In 2004, a Second Circuit panel that included Sotomayor upheld a municipally-designated redevelopment area’s precedence over an individual land owner’s development plans, despite the municipal developer’s onerous demand. The Wall Street Journal blogged an excerpt of an amicus brief decrying Port Chester’s victory in Didden v. Port Chester:
In 1999, the village of Port Chester, N.Y., established a “redevelopment area” and gave its designated developer, Gregg Wasser, a virtual blank check to condemn property within it. In 2003, property owners Bart Didden and Dominick Bologna approached Wasser for permission to build a CVS pharmacy on land they own inside the zone. His response: Either pay me $800,000 or give me a 50% partnership interest in the CVS project. Wasser threatened to have the local government condemn the land if his demands weren’t met. When the owners refused to oblige, their property was condemned the next day.
Urban real estate development is most cost-effective on a large scale. In cities, where small areas can be divided into dozens of parcels each with different owners, redevelopment often hinges on assembling site control of large swaths of contiguous land.

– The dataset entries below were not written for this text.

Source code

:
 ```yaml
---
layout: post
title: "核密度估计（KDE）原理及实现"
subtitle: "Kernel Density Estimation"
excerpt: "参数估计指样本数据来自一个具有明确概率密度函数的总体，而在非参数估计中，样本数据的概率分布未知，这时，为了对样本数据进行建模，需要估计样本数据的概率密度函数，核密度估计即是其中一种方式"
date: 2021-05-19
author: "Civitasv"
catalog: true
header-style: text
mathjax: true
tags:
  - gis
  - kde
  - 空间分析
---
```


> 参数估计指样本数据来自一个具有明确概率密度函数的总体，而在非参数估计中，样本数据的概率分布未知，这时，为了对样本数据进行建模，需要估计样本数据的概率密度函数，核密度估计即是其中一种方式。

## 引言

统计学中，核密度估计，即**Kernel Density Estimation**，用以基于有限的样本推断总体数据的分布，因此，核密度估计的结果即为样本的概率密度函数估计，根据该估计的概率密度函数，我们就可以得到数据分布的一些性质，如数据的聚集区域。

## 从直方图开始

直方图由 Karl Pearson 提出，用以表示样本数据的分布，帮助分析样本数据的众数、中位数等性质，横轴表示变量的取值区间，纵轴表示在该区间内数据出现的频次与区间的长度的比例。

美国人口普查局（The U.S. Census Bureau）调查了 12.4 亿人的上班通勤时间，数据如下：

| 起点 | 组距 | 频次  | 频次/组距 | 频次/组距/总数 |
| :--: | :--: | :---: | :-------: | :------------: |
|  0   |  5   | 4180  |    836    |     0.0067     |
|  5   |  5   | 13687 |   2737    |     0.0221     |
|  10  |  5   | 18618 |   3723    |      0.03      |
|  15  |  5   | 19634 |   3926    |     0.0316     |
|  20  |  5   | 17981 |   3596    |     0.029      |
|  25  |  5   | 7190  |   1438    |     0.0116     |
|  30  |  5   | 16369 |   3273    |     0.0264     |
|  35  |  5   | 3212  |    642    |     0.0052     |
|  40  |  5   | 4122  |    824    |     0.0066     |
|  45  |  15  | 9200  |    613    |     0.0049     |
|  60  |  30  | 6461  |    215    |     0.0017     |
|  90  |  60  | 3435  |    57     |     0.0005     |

One hold-out can derail the whole project. Hence the rationale for upholding municipal revitalization plans over individuals’ property rights: projects that truly benefit all of an area’s residents outweigh a few residents’ rights.
Still — once a city establishes its intent to gain site control, do municipalities’ private partners have the right to dictate conditions to current landowners? Do those rights continue when their demands enrich those private partners at landowners’ expense? Most importantly, what does this mean about how Sotomayor might rule on other property issues that affect urban revitalization?